C'est une image qui a provoqué l'indignation générale. Dimanche à l'occasion de la traditionnelle manifestation du 1er-Mai, un pompier parisien a été frappé par une manifestante, au moment où il essayait d'éteindre un feu dans une rue. La manifestante a d'abord essayé de lui d'arracher la lance à incendie avant de frapper le soldat du feu à plusieurs reprises sur le casque. Elle a été interpellée dans la foulée.

Elle doit passer en comparution immédiate ce lundi. Et elle risque cinq ans de prison assure sur le plateau des "Grandes Gueules", l'avocat pénaliste Charles Consigny: "On parle de violences sur une personne dépositaire de l'autorité publique. Théoriquement, je pense qu'elle peut prendre cinq ans de prison".

Mais chaque cas est différent: "Cela dépend de son casier judiciaire, de beaucoup de choses, mais si elle est jugée en comparution immédiate et qu'elle demande un délai, elle peut être placée un mois en décision provisoire. De toute façon pour moi elle sera condamnée", estime Charles Consigny.

Des peines "extrêmement sévères"

Pour Benoît Barret du syndicat de policiers Alliance, elle ne sera au contraire jamais condamnée à de la prison ferme: "On a réussi en quelques années à inverser le bon sens. La justice, je ne sais pas si elle a choisi son camp, mais les derniers messages envoyés à la police, ils ne sont pas bons. La délinquante qui a agressé ce pompier ne prendra rien, peut-être un rappel à la loi, peut-être des TIG mais pas de la prison ferme!", assure le fonctionnaire.

"Depuis quand en France, les gens prennent de la prison ferme et exécutent leur peine jusqu'au bout pour avoir agressé un policier, un gendarme, un prof? Ça n'existe plus", ajoute Benoît Barret.

"C'est faux de dire que les gens ne sont pas sanctionnés en s'en prenant à un policier", rétorque Charles Consigny. "Je plaide régulièrement en comparution immédiate, je vois le tarif qu'ils prennent quand ils s'en sont pris à un policier, c'est extrêmement sévère, il y a des mandats de dépôt, cela dépend bien sur du casier judiciaire et du profil de la personne".

Échange musclé entre Charles Consigny et Fred Hermel

"Moi j'ai rencontré deux policiers de la BAC qui m'ont assuré qu'ils ne regardaient plus les suivis des affaires qu'ils avaient fait, parce qu'ils sont écœurés de voir qu'ils risquent leur vie pour qu'il n'y ait aucune condamnation derrière", raconte de son côté Fred Hermel.

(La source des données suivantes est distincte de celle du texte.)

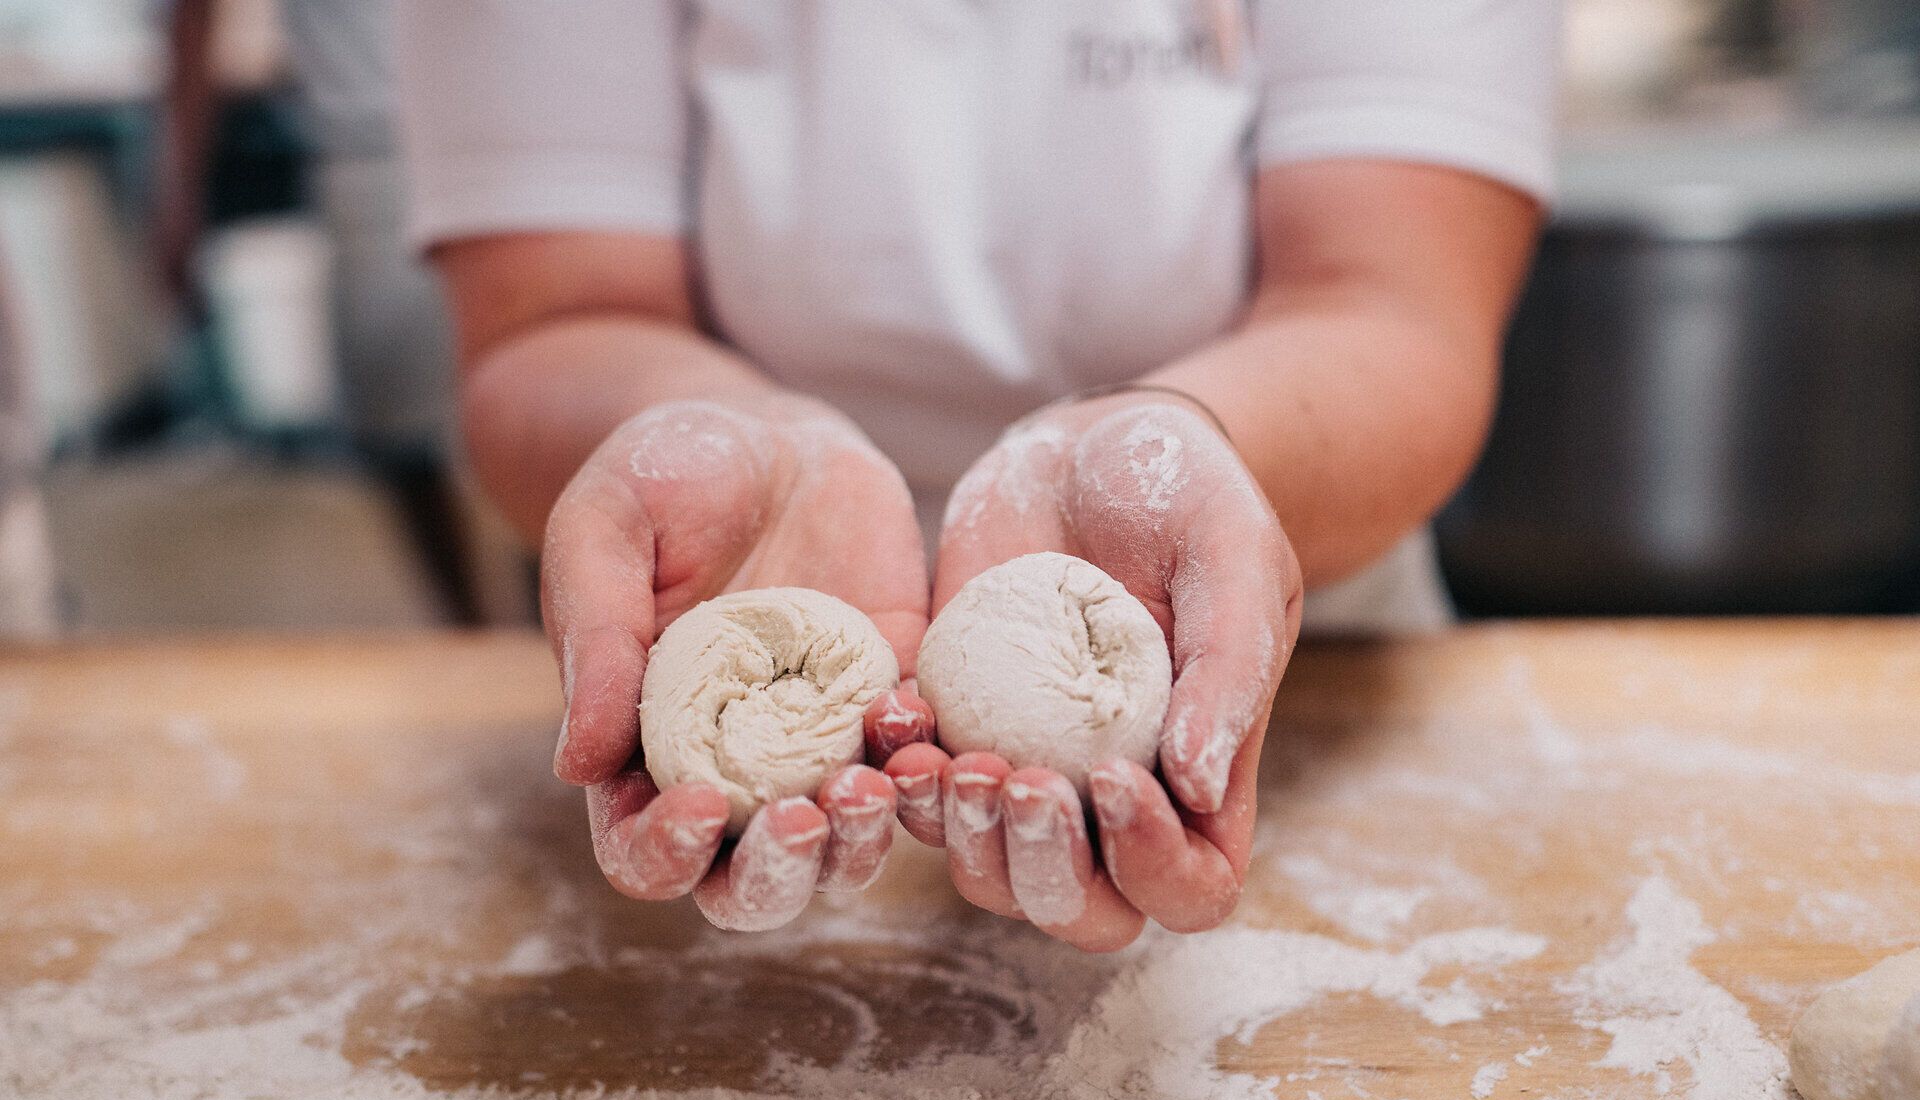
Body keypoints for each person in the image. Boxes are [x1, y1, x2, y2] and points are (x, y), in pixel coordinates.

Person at [394, 1, 1559, 951]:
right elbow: (553, 318)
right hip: (729, 580)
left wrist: (1179, 439)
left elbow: (1390, 306)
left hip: (1267, 670)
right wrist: (704, 430)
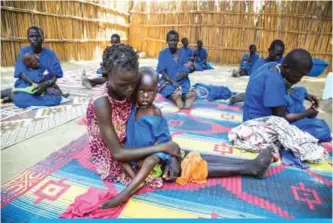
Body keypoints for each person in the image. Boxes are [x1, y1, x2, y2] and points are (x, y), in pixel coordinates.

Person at [101, 66, 275, 209]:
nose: (145, 96)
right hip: (147, 159)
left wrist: (172, 158)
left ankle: (249, 165)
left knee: (192, 156)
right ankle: (250, 168)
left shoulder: (155, 111)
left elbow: (164, 138)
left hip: (158, 155)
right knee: (193, 165)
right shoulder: (130, 108)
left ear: (157, 91)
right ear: (134, 91)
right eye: (141, 91)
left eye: (150, 91)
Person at [86, 44, 182, 207]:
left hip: (132, 140)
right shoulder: (101, 102)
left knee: (176, 157)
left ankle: (240, 167)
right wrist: (163, 148)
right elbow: (118, 153)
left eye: (133, 82)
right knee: (167, 163)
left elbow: (157, 122)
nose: (130, 89)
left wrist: (171, 154)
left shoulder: (127, 85)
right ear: (108, 76)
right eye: (124, 85)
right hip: (114, 153)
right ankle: (128, 190)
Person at [243, 48, 330, 141]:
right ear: (285, 67)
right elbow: (282, 118)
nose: (299, 80)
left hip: (250, 113)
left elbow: (285, 89)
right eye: (297, 76)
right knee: (322, 130)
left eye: (302, 76)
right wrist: (307, 113)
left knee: (299, 92)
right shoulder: (276, 81)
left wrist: (305, 95)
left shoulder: (273, 66)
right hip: (257, 124)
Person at [10, 26, 64, 108]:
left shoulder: (50, 54)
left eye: (38, 36)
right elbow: (21, 73)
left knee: (55, 98)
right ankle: (10, 94)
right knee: (21, 100)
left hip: (46, 83)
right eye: (31, 36)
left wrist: (45, 85)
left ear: (42, 37)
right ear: (28, 38)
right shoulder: (24, 52)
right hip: (27, 83)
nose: (35, 39)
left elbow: (55, 74)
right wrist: (35, 85)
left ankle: (16, 95)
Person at [229, 39, 285, 104]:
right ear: (269, 50)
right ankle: (241, 97)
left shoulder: (282, 62)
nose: (278, 57)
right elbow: (254, 84)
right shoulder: (260, 64)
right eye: (276, 54)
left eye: (280, 55)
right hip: (261, 92)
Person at [2, 53, 68, 104]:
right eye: (36, 62)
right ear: (30, 66)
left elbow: (53, 75)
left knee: (52, 85)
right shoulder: (30, 73)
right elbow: (36, 83)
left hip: (39, 86)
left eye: (37, 59)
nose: (38, 62)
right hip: (32, 89)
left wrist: (48, 80)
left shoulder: (39, 62)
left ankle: (61, 94)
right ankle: (11, 97)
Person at [156, 30, 197, 109]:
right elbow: (162, 71)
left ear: (178, 41)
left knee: (185, 88)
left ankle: (187, 97)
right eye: (171, 40)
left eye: (175, 40)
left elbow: (187, 66)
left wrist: (187, 73)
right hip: (168, 80)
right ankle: (175, 97)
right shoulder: (163, 53)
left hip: (182, 80)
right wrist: (172, 81)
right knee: (167, 89)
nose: (173, 42)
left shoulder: (183, 52)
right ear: (167, 41)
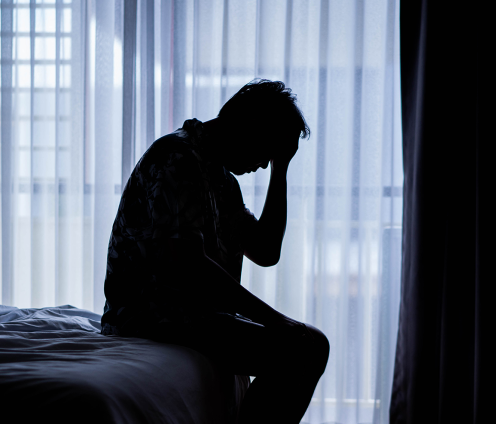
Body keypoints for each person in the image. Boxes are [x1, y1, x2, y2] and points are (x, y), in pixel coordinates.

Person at [101, 79, 329, 424]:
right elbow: (188, 265)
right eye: (267, 150)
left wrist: (282, 169)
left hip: (189, 313)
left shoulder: (220, 179)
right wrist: (273, 319)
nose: (265, 165)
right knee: (305, 349)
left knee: (311, 344)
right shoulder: (177, 158)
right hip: (147, 315)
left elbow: (266, 251)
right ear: (248, 128)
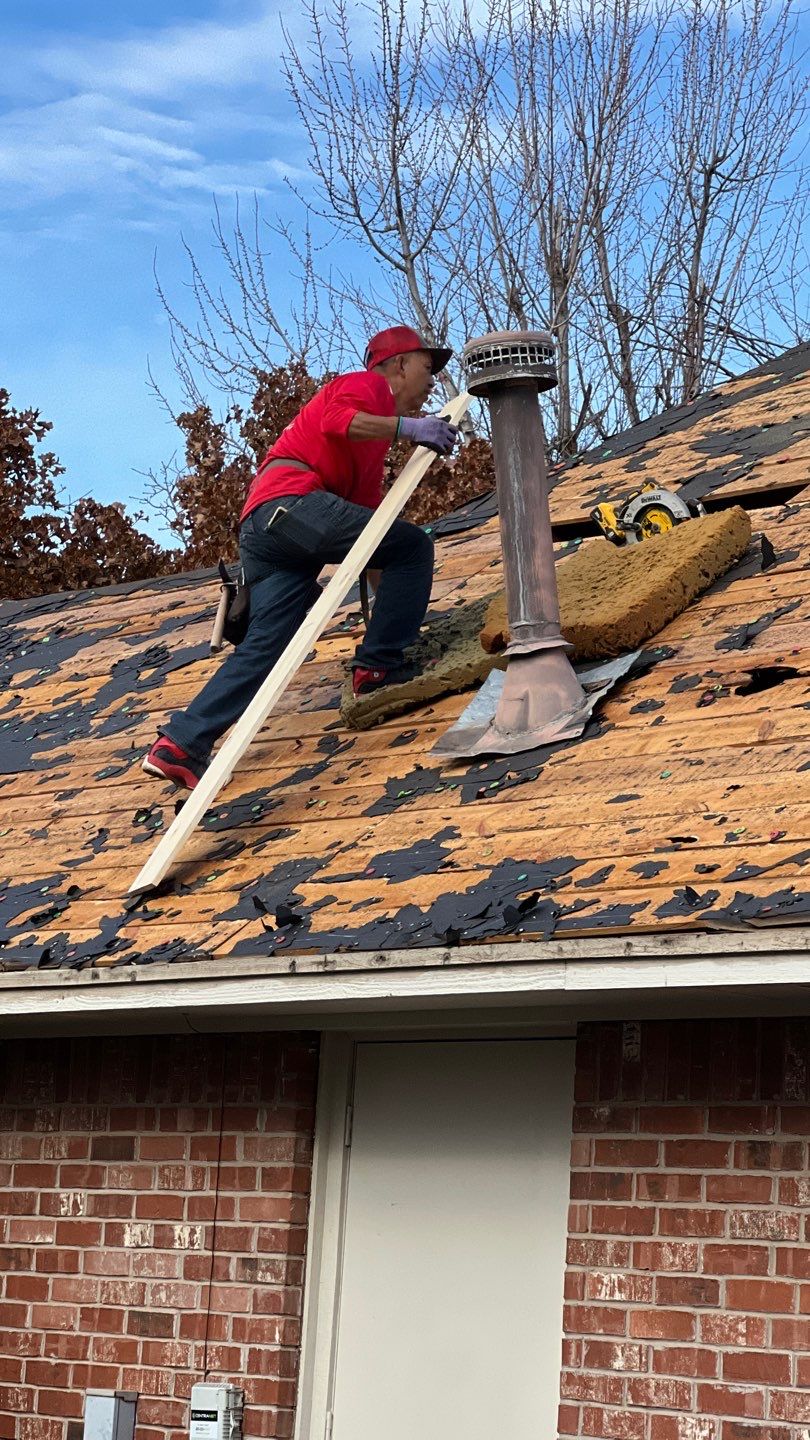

"Qu'est-ce que c'est bête ce que tu dis", lui a répondu l'avocat Charles Consigny. "C'est de la démagogie à deux balles, va voir dans un tribunal. Tu crois que c'est en parlant à ce micro parce que t'as bouffé avec deux policiers de la Bac, que tu sais les choses? C'est n'importe quoi".

"Tu relaies des témoignages de gens qui sont excessifs par rapport à la réalité. Les flics, je les vois, ils sont parties civiles systématiquement. Ils tiennent ce genre de discours parce qu'ils ne connaissent pas la réalité des tribunaux et sont biberonnés par des syndicats comme Alliance. Va voir dans un tribunal la sévérité des juges, cela n'existe pas le fantasme d'un juge de gauche", ajoute l'avocat.

Dimanche, en marge de la manifestation du 1er-Mai, 54 personnes ont été interpellées. Par ailleurs, huit policiers et deux pompiers ont été blessés.